A investigação da Receita revelou que a Globo não foi a única empresa beneficiada pela ação criminosa dela.

Funcionária de baixo escalão da Receita, tinha sob sua responsabilidade digitar dados no Comprot, o sistema informatizado que registra os dados dos processos em tramitação na Receita.

Ela não tinha poderes para criar novos processos, mas podia modificá-los. Num processo em que um taxista carioca pedia isenção do IPI para  um carro novo, ela mudou os dados da ação. Tirou o nome do taxista, João Pereira da Silva, e colocou o da empresa Cor e Sabor Distribuidora de Alimentos Ltda.

Também alterou a natureza do processo. Em vez da isenção de IPI, passou a constar crédito tributário para a empresa.

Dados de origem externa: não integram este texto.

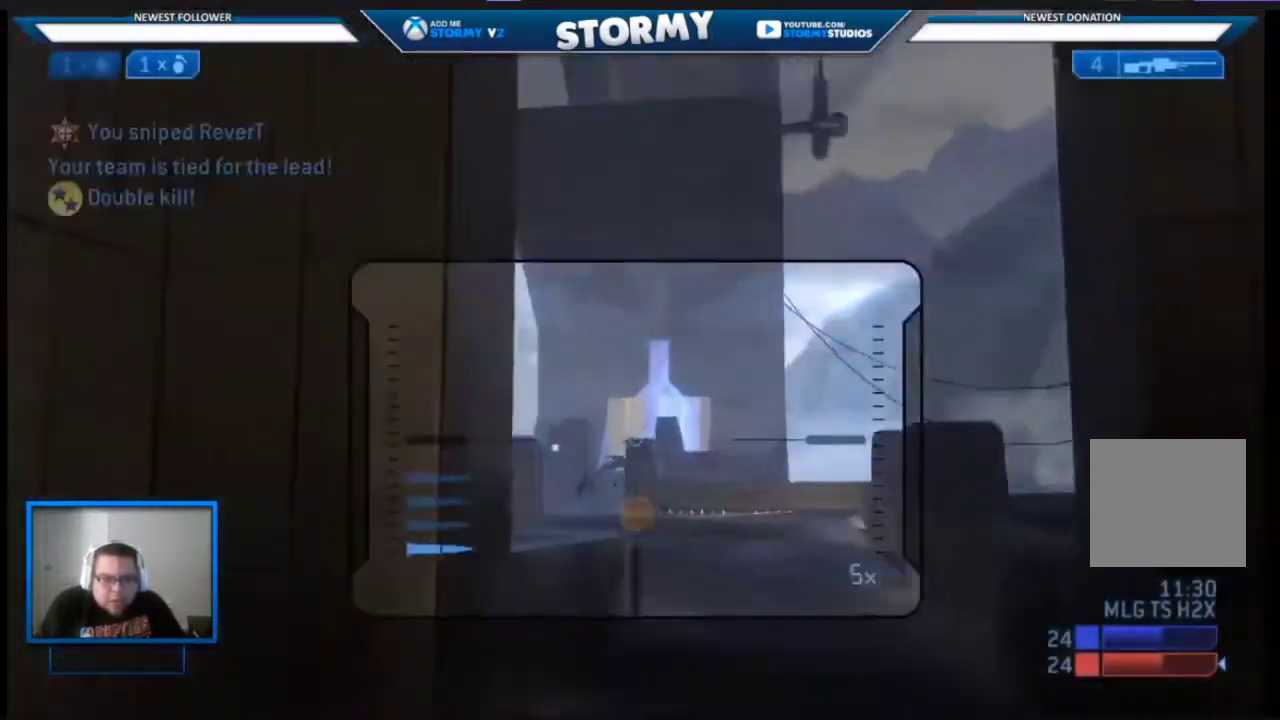
{"buttons": [], "left_stick": "down-right", "right_stick": "center", "events": [[17, "R2", "down"], [17, "left_stick", "right"], [67, "R3", "up"], [133, "right_stick", "center"], [183, "R2", "up"], [317, "Y", "down"], [417, "Y", "up"], [467, "left_stick", "down-right"]]}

A Cor e Sabor Distribuidora de Alimentos, que era a maior fornecedora de quentinhas para os presídios do Estado do Rio de Janeiro, obteve assim declaração de compensação tributária e, em consequência, a certidão negativa de débito, necessária para celebrar contratos com o poder público.

Depois de cinco anos, a homologação da compensação se tornou automática, ainda que o processo físico nunca tivesse existido, e as informações colocadas no sistema fossem fictícias.

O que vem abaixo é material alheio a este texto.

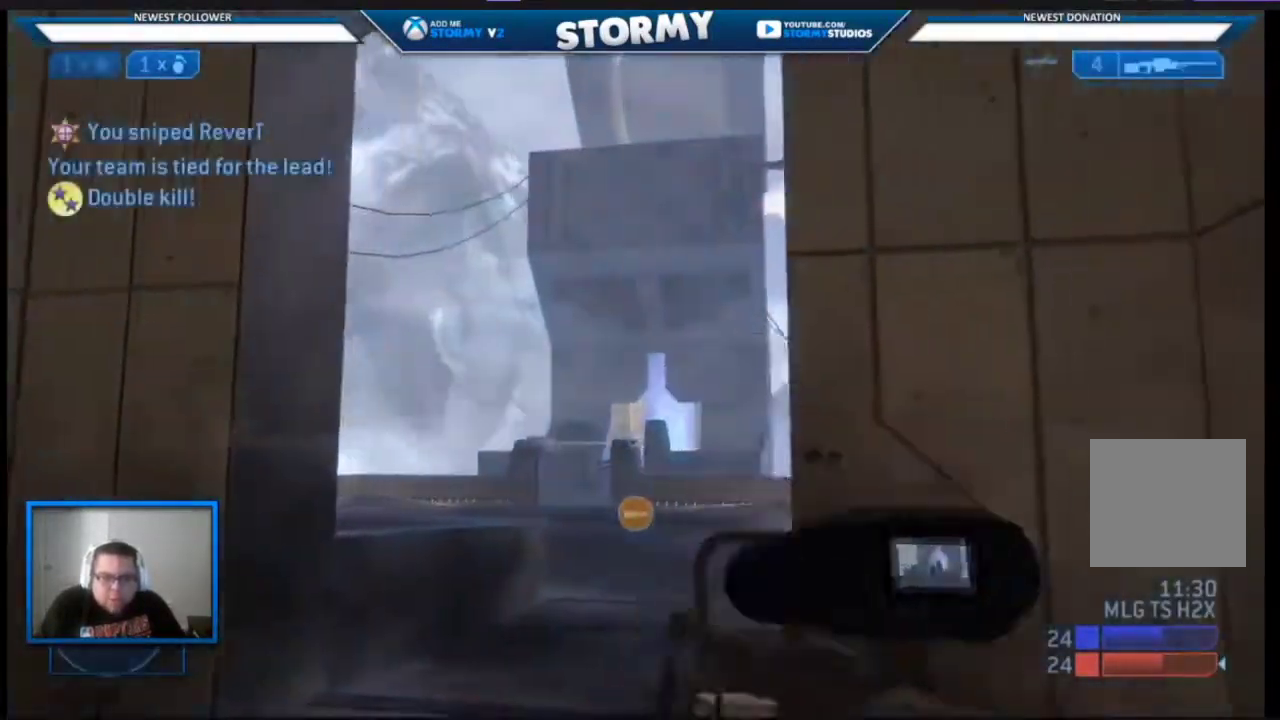
{"buttons": [], "left_stick": "right", "right_stick": "down-right", "events": [[167, "Y", "down"], [233, "Y", "up"], [317, "X", "down"], [350, "X", "up"], [367, "left_stick", "right"], [483, "right_stick", "down-right"]]}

Em outro processo, uma pequena empresa, a Ótica 21, pediu seu reenquadramento no Simples, mas, com a inserção de dados falsos, se transformou num caso de compensação tributária em favor da Cipa Industrial de Produtos alimentares Ltda., dona da marca Mabel.

Muitas outras grandes empresas foram beneficiadas, como a Megadata, que faz parte do grupo Ibope.

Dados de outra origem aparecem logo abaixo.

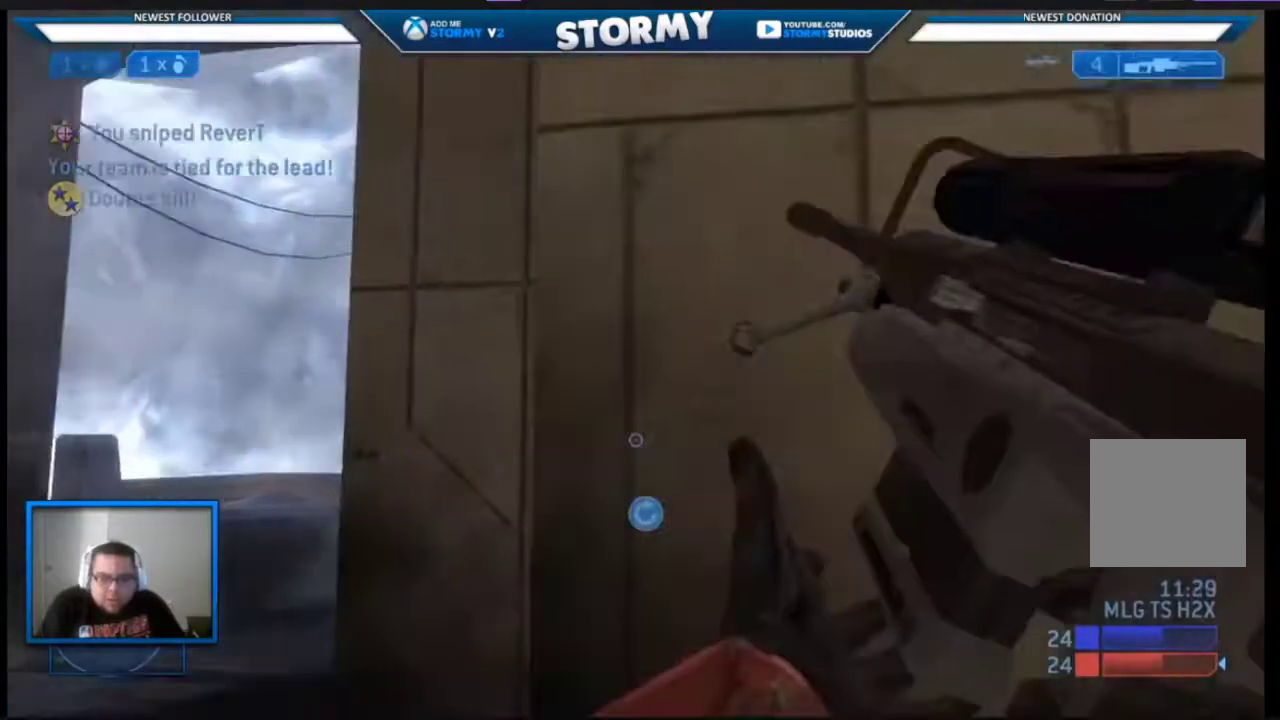
{"buttons": [], "left_stick": "right", "right_stick": "down-right", "events": []}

Cristina também conseguia emitir novos CPFs para pessoas com nomes sujos na praça.

Todos esses processos andaram e levaram à prisão de Cristina, mas o caso da Globo ficou pela metade.

Cristina respondeu pelo desaparecimento do processo, mas o caso não identifica nem responsabiliza o mandante. 

A troco de que ela cometeu o crime? Por quê? Ela nunca explicou.

O processo desaparecido revelava sonegação da Globo no valor de mais de 600 milhões de reais, em valores da época, decorrentes da fraude que permitiu ao grupo comprar os direitos de transmissão da Copa do Mundo de 2002 sem recolher impostos no Brasil.

Presa mais uma vez, agora pela condenação judicial, Cristina talvez recobre a memória e diga de uma vez por todas por que e a mando de quem resolveu ajudar os donos da Globo — Roberto Irineu Marinho, João Roberto Marinho e José Roberto Marinho — a se livrarem de uma acusação por crime contra a ordem tributária.